++++ MATERIAL TO PROCESS ++++
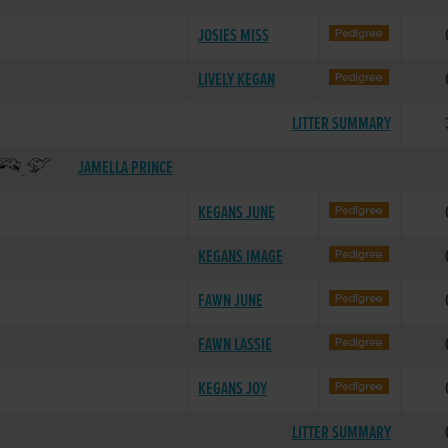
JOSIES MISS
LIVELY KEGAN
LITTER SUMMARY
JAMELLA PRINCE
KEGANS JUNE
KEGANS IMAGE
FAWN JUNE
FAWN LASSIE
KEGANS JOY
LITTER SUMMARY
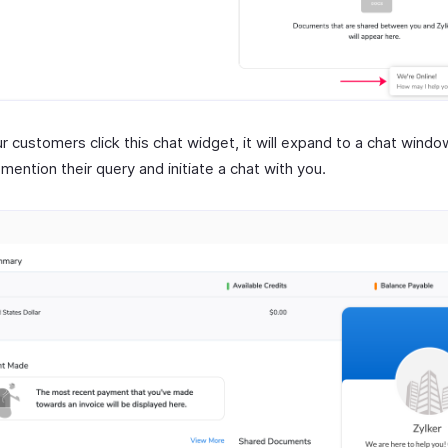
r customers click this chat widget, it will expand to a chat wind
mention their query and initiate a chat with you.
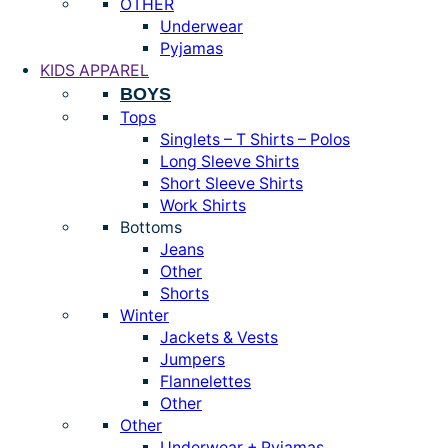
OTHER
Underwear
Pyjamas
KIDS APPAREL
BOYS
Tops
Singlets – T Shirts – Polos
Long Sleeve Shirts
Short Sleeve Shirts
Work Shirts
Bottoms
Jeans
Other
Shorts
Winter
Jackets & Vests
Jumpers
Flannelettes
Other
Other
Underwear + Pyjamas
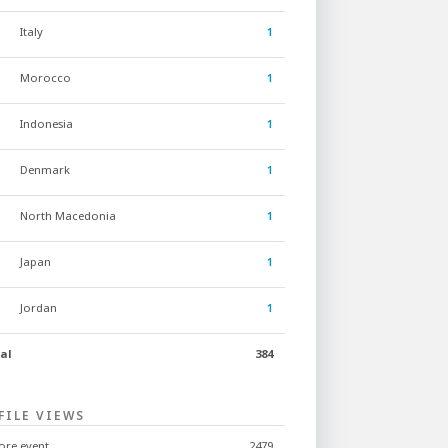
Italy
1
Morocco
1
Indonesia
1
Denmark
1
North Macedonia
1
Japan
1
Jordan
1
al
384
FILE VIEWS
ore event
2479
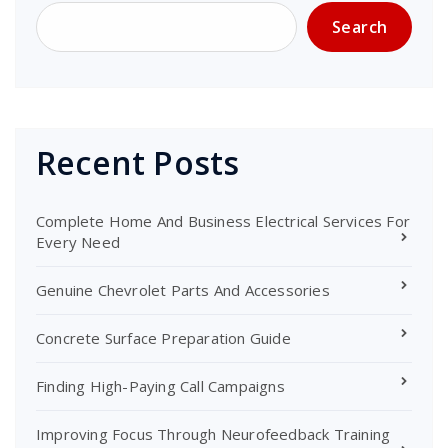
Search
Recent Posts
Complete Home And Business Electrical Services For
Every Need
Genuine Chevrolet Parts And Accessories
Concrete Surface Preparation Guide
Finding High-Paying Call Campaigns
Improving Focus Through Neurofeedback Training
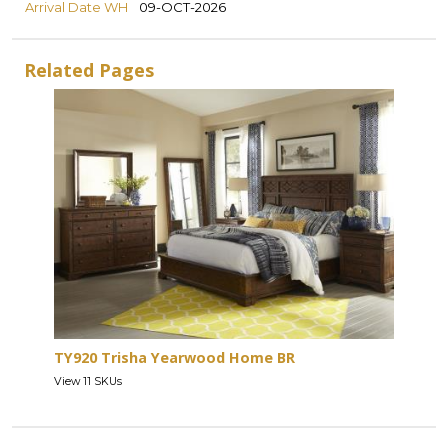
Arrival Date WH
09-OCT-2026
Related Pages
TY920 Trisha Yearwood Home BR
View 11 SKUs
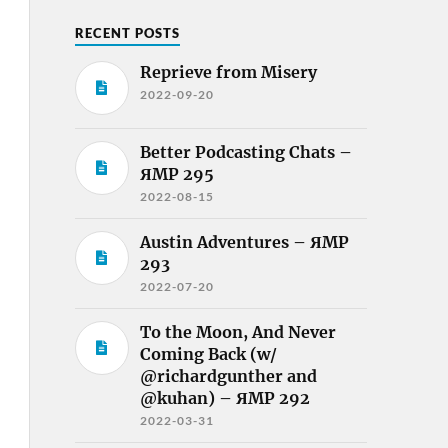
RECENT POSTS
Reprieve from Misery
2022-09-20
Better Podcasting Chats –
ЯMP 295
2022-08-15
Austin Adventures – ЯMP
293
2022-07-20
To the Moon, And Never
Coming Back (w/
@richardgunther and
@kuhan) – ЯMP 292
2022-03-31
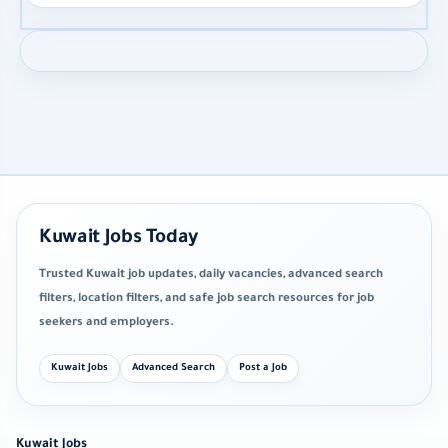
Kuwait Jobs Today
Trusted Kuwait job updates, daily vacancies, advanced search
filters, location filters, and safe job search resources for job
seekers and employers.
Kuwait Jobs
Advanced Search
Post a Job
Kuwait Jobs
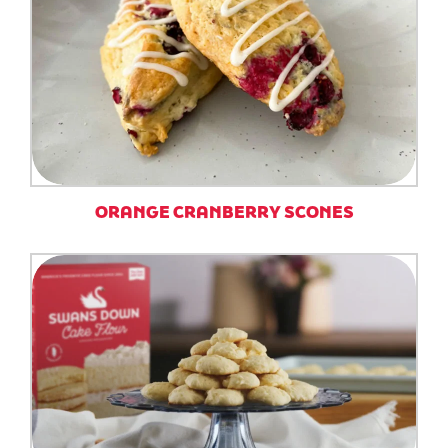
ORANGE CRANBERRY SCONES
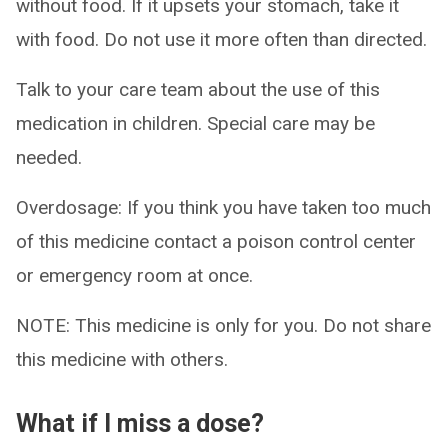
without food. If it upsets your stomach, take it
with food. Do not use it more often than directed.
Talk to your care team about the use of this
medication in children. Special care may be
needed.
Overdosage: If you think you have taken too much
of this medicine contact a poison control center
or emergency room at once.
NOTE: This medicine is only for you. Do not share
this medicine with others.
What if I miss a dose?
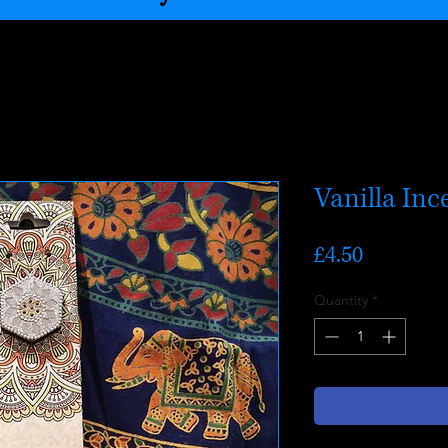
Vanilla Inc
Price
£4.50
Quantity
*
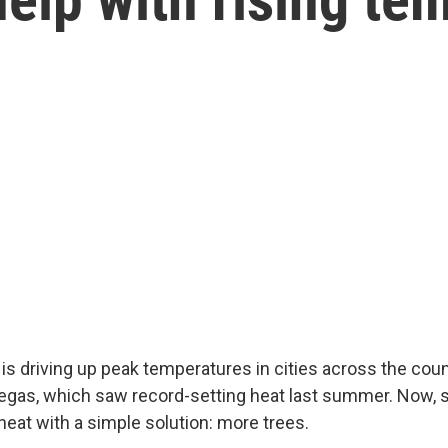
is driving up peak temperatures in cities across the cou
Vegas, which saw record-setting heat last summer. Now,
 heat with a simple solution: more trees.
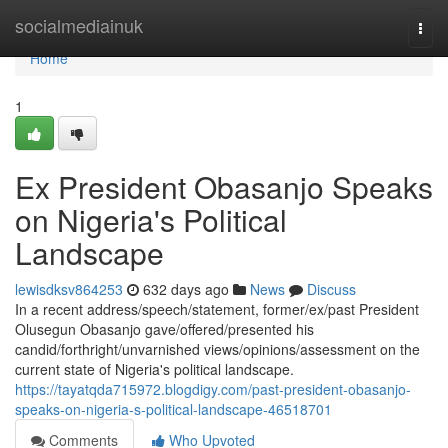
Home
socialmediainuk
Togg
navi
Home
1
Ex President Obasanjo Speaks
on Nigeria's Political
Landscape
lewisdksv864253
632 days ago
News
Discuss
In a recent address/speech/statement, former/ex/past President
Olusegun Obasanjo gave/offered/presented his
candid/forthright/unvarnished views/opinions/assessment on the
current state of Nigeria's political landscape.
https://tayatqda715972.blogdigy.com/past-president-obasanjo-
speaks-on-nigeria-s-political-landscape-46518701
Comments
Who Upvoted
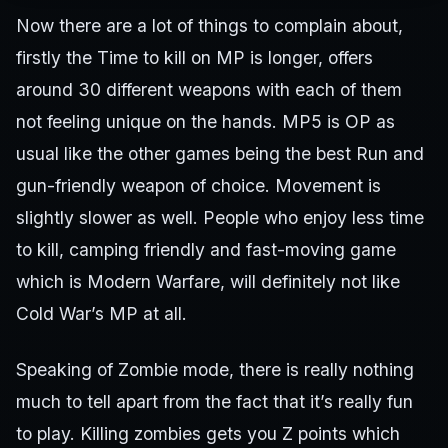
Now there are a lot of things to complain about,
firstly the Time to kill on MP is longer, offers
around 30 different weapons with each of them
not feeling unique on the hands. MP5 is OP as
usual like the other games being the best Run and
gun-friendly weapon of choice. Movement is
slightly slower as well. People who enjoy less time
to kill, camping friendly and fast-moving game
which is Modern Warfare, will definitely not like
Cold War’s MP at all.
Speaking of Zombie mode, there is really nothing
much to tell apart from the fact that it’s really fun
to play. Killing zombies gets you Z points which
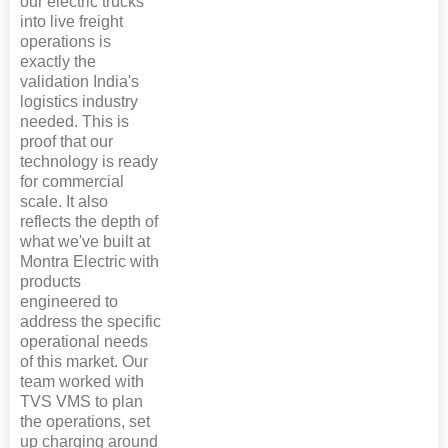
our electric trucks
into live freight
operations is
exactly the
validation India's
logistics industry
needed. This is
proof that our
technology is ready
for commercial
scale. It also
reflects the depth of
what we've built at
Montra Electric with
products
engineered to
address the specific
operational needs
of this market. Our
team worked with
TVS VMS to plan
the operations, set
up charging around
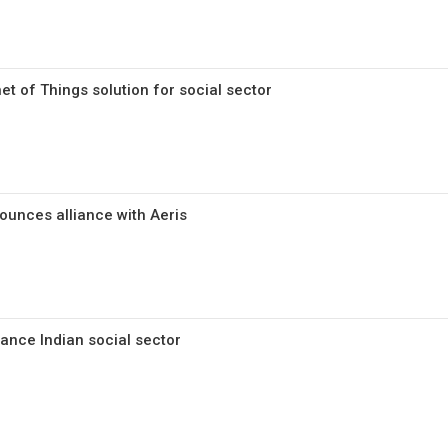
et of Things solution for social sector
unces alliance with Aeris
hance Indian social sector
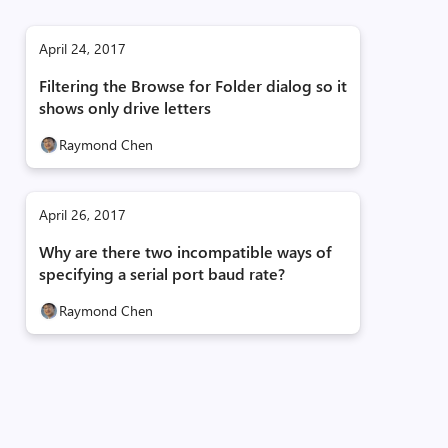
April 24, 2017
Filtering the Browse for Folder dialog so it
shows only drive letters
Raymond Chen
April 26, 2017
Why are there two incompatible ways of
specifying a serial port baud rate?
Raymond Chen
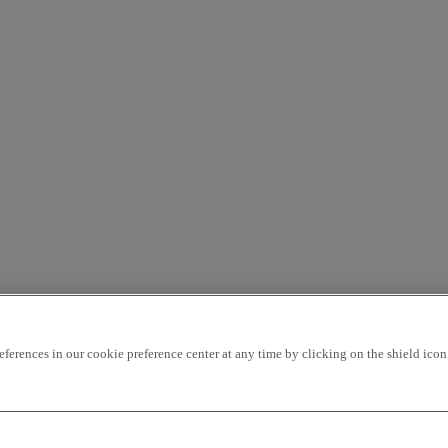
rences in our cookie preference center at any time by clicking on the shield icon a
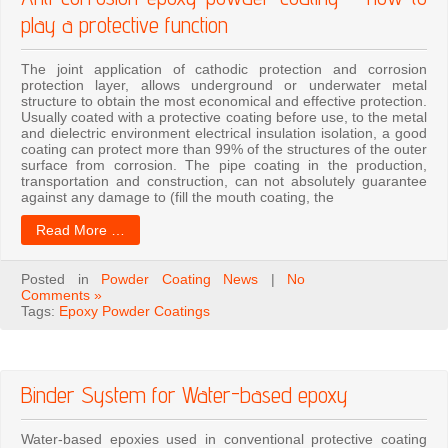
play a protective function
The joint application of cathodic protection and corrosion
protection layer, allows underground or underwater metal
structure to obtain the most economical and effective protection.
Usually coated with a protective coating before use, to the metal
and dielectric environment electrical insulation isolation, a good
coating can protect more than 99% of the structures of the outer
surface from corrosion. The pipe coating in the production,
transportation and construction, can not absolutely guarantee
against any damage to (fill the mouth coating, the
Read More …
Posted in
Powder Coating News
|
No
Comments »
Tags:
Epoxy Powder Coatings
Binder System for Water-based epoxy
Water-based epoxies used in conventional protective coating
++++
(DESCRIPTION OF THE TASK): Repeat the entries exactly, pictures left out.

(TASK SOLUTION):
JOSIES MISS
LIVELY KEGAN
LITTER SUMMARY
JAMELLA PRINCE
KEGANS JUNE
KEGANS IMAGE
FAWN JUNE
FAWN LASSIE
KEGANS JOY
LITTER SUMMARY
r customers click this chat widget, it will expand to a chat wind
mention their query and initiate a chat with you.
OTHER
Underwear
Pyjamas
KIDS APPAREL
BOYS
Tops
Singlets – T Shirts – Polos
Long Sleeve Shirts
Short Sleeve Shirts
Work Shirts
Bottoms
Jeans
Other
Shorts
Winter
Jackets & Vests
Jumpers
Flannelettes
Other
Other
Underwear + Pyjamas
Italy
1
Morocco
1
Indonesia
1
Denmark
1
North Macedonia
1
Japan
1
Jordan
1
al
384
FILE VIEWS
ore event
2479
Search
Recent Posts
Complete Home And Business Electrical Services For
Every Need
Genuine Chevrolet Parts And Accessories
Concrete Surface Preparation Guide
Finding High-Paying Call Campaigns
Improving Focus Through Neurofeedback Training
Arrival Date WH
09-OCT-2026
Related Pages
TY920 Trisha Yearwood Home BR
View 11 SKUs
RECENT POSTS
Reprieve from Misery
2022-09-20
Better Podcasting Chats –
ЯMP 295
2022-08-15
Austin Adventures – ЯMP
293
2022-07-20
To the Moon, And Never
Coming Back (w/
@richardgunther and
@kuhan) – ЯMP 292
2022-03-31
Kuwait Jobs Today
Trusted Kuwait job updates, daily vacancies, advanced search
filters, location filters, and safe job search resources for job
seekers and employers.
Kuwait Jobs
Advanced Search
Post a Job
Kuwait Jobs
ORANGE CRANBERRY SCONES
without food. If it upsets your stomach, take it
with food. Do not use it more often than directed.
Talk to your care team about the use of this
medication in children. Special care may be
needed.
Overdosage: If you think you have taken too much
of this medicine contact a poison control center
or emergency room at once.
NOTE: This medicine is only for you. Do not share
this medicine with others.
What if I miss a dose?
Vanilla Inc
Price
£4.50
Quantity
*
is driving up peak temperatures in cities across the cou
Vegas, which saw record-setting heat last summer. Now,
 heat with a simple solution: more trees.
Home
socialmediainuk
Togg
navi
Home
1
Ex President Obasanjo Speaks
on Nigeria's Political
Landscape
lewisdksv864253
632 days ago
News
Discuss
In a recent address/speech/statement, former/ex/past President
Olusegun Obasanjo gave/offered/presented his
candid/forthright/unvarnished views/opinions/assessment on the
current state of Nigeria's political landscape.
https://tayatqda715972.blogdigy.com/past-president-obasanjo-
speaks-on-nigeria-s-political-landscape-46518701
Comments
Who Upvoted
Now there are a lot of things to complain about,
firstly the Time to kill on MP is longer, offers
around 30 different weapons with each of them
not feeling unique on the hands. MP5 is OP as
usual like the other games being the best Run and
gun-friendly weapon of choice. Movement is
slightly slower as well. People who enjoy less time
to kill, camping friendly and fast-moving game
which is Modern Warfare, will definitely not like
Cold War’s MP at all.
Speaking of Zombie mode, there is really nothing
much to tell apart from the fact that it’s really fun
to play. Killing zombies gets you Z points which
our electric trucks
into live freight
operations is
exactly the
validation India's
logistics industry
needed. This is
proof that our
technology is ready
for commercial
scale. It also
reflects the depth of
what we've built at
Montra Electric with
products
engineered to
address the specific
operational needs
of this market. Our
team worked with
TVS VMS to plan
the operations, set
up charging around
et of Things solution for social sector
unces alliance with Aeris
hance Indian social sector
April 24, 2017
Filtering the Browse for Folder dialog so it
shows only drive letters
Raymond Chen
April 26, 2017
Why are there two incompatible ways of
specifying a serial port baud rate?
Raymond Chen
rences in our cookie preference center at any time by clicking on the shield icon a
play a protective function
The joint application of cathodic protection and corrosion
protection layer, allows underground or underwater metal
structure to obtain the most economical and effective protection.
Usually coated with a protective coating before use, to the metal
and dielectric environment electrical insulation isolation, a good
coating can protect more than 99% of the structures of the outer
surface from corrosion. The pipe coating in the production,
transportation and construction, can not absolutely guarantee
against any damage to (fill the mouth coating, the
Read More …
Posted in
Powder Coating News
|
No
Comments »
Tags:
Epoxy Powder Coatings
Binder System for Water-based epoxy
Water-based epoxies used in conventional protective coating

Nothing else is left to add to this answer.